I believe that the same argument could be made about Snap (SNAP) and Pinterest (PINS). Snap is a company that has absolutely no plan to reach profitability anytime soon, in my opinion. Meanwhile, Pinterest is much more profitability focused, with less aggressive competition as a female-focused social media platform.

Sure, Pinterest has an abundance of problems, but its business model is slightly more geared toward delivering attractive profit margins in the future, rather than Snap.

And we could take this analysis one step further, and make the case that Snap’s business model is having to fend off strong competition from the likes of Meta (META) and TikTok (BDNCE).

Consequently, this is my firm contention. The market is today starting to discern the winners from the losers. There’s a new bull market underway and the leaders are right now being formed.

That’s not to say that every day will be easy. I believe that there are still going to be many false starts that will wear down investors when strong green days are followed by bleeding red days.

AFRM Stock Valuation – Less Than 5x 2023 Sales

Valuing companies on a P/Sales ratio is arguably the most superficial and error-prone way to value stocks.

And the reason why it’s so faulty is that it gives no weight to a company’s profitability profile. However, the reason why valuing companies on a sales multiple worked so well in 2020 was because we were in a bull market (a bubble?)

There was a coalescence of multiple factors from a burst of e-commerce to stimulus packages that made it appear at the time that the trees would grow to the sky.

Indeed, I believe that the market at the time was generally in the right ballpark. However, what I believe happened is that the market got slightly ahead of itself.

And similarly today, the market has got slightly ahead of itself by being very bearish on tomorrow’s disruptive tech companies.

Consequently, if we presume that Affirm’s business model was to significantly slowdown from the mid-40s% expected for fiscal 2022 (fiscal year already finished), and that Affirm would still succeed in growing in the mid-30s% CAGR in fiscal 2023 (ends June 2023), then the business could see close to $2 billion in revenues next year.

This would put Affirm priced at somewhere around 4x to 5x sales. This doesn’t strike me as egregious. This is only one turn more expensive than SoFi’s valuation, despite SoFi’s business model being even more questionable than Affirm’s. Why?
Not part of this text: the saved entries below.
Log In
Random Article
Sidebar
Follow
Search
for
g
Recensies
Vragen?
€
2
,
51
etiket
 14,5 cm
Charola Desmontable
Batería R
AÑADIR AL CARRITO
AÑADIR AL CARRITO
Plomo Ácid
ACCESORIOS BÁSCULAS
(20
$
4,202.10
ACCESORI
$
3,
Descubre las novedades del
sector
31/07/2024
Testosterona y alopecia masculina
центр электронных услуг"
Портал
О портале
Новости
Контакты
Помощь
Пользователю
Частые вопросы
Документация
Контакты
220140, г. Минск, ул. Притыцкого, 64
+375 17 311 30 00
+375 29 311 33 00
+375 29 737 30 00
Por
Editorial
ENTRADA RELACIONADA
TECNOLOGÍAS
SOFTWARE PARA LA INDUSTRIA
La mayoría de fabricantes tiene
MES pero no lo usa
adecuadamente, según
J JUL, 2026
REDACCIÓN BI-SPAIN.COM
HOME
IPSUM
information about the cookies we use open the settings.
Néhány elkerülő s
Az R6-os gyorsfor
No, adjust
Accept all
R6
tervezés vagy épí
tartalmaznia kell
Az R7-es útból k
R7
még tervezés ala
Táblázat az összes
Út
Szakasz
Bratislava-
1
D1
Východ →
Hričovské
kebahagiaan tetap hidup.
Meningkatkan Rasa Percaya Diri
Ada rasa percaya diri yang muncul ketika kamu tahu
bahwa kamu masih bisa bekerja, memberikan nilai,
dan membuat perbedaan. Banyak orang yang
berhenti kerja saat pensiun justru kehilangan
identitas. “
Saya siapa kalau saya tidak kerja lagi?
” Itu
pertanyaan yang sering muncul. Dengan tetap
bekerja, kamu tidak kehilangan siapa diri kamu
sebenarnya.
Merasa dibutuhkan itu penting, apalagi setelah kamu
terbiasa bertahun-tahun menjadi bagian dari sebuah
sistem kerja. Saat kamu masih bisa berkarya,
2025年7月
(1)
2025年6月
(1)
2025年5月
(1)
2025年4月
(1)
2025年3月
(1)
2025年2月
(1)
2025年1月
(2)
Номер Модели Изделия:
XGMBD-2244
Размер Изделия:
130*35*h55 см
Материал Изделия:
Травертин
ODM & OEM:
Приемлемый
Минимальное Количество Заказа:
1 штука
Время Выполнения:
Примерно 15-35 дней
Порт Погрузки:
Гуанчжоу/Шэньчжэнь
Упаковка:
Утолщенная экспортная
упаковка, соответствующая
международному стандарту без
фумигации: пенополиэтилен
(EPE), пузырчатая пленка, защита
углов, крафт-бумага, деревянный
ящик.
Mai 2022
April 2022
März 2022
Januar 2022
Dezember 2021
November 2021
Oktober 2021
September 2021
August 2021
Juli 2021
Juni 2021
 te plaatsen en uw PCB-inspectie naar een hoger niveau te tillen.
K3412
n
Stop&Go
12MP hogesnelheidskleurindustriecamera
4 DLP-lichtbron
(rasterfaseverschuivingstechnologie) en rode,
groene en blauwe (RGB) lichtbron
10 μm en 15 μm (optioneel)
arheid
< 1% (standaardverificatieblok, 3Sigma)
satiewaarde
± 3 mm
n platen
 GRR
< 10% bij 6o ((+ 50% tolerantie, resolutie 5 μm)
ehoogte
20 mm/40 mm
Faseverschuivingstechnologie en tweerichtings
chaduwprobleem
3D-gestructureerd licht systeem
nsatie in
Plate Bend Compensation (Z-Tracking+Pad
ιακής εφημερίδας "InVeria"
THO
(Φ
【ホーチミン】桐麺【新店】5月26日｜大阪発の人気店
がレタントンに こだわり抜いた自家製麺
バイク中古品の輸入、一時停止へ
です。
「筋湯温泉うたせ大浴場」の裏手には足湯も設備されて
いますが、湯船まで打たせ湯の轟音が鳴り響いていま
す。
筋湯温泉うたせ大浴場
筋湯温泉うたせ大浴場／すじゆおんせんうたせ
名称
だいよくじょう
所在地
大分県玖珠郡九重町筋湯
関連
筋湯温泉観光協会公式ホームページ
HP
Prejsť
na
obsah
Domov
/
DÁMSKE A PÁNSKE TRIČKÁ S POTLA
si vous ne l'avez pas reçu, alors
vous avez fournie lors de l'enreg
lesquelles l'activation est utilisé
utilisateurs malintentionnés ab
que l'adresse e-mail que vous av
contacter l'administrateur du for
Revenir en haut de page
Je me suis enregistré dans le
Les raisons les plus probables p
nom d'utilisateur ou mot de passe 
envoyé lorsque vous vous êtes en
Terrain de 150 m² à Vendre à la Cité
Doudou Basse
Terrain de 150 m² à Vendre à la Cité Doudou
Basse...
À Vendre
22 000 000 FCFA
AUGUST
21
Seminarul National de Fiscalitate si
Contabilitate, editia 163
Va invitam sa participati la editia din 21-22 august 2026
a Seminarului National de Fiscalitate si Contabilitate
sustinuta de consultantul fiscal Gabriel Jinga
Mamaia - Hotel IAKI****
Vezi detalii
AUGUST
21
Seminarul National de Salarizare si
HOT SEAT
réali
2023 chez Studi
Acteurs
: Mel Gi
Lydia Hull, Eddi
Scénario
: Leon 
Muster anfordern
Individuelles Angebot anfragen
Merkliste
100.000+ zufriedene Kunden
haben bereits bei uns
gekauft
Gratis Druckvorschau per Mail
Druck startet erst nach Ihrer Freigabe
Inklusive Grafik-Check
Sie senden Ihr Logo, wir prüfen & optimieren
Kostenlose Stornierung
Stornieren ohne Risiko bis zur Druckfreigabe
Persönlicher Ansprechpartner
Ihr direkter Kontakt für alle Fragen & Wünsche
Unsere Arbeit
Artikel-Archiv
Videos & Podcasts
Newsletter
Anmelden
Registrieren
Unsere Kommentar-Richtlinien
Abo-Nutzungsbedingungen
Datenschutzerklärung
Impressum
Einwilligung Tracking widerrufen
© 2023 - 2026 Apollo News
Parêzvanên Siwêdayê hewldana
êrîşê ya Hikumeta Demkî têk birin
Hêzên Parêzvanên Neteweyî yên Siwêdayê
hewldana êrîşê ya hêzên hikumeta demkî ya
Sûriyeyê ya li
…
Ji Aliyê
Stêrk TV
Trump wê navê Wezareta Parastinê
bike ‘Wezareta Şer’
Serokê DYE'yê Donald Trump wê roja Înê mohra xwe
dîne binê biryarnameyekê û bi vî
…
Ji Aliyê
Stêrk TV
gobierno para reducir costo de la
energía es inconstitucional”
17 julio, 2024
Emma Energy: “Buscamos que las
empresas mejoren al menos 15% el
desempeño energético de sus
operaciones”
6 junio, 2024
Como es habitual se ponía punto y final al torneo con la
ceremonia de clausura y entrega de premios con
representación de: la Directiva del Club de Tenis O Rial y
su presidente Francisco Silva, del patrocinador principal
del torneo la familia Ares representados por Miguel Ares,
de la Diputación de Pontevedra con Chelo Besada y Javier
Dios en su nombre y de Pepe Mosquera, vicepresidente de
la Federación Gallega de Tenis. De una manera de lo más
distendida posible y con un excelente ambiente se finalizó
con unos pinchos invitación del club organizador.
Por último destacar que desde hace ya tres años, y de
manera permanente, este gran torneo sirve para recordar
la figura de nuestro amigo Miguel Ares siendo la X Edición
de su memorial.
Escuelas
Because Affirm doesn’t have to carry anywhere near the level of loans as SoFi. From my point of view, SoFi is a bank. Call it a neobank, or a fintech business, or whatever. SoFi is a bank.

On the other hand, as the economy slows down and consumers’ spending power deteriorates, I suspect that many of the problems with defaulting customers that SoFi is likely to encounter, Affirm will also see.

On yet another hand, I make the argument that Affirm only accepts the highest FICO-scoring consumers, which would be less sensitive to a slowing economy.

The Bottom Line

In hindsight, investing is really easy. A lot of lazy investors anchor themselves to narratives that are easy to grasp and outdated.

However, consider this, back in the early 2010s, cloud stocks were extremely expensive. And at the time, investors would have looked nonsensical to make a rational valuation-based bull argument about those businesses too. But they would have been right. Because I believe that the market is a lot wiser than many investors give it credit for.

The same could be said about Tesla (TSLA). Countless investors, indeed some very high profile names, have shorted Tesla because it didn’t make sense to them. And they failed to recognize a changing of the guard because it didn’t conform with their way of seeing the investment landscape.

And now to go full circle. I believe that Affirm is going to positively impress investors with its fiscal 2023 guidance, when it reports on the 25th of August, after hours.

The business is unquestionably growing fast. It has managed to sign up ecommerce behemoths such as Amazon (AMZN) and Shopify (SHOP).

And if Affirm is able to convince the market that it has found a way to stop its losses and that it can carve out a path to profitability, I believe that investors paying $8 billion for Affirm are likely to be rewarded. Hence, I now rate Affirm with a tepid buy.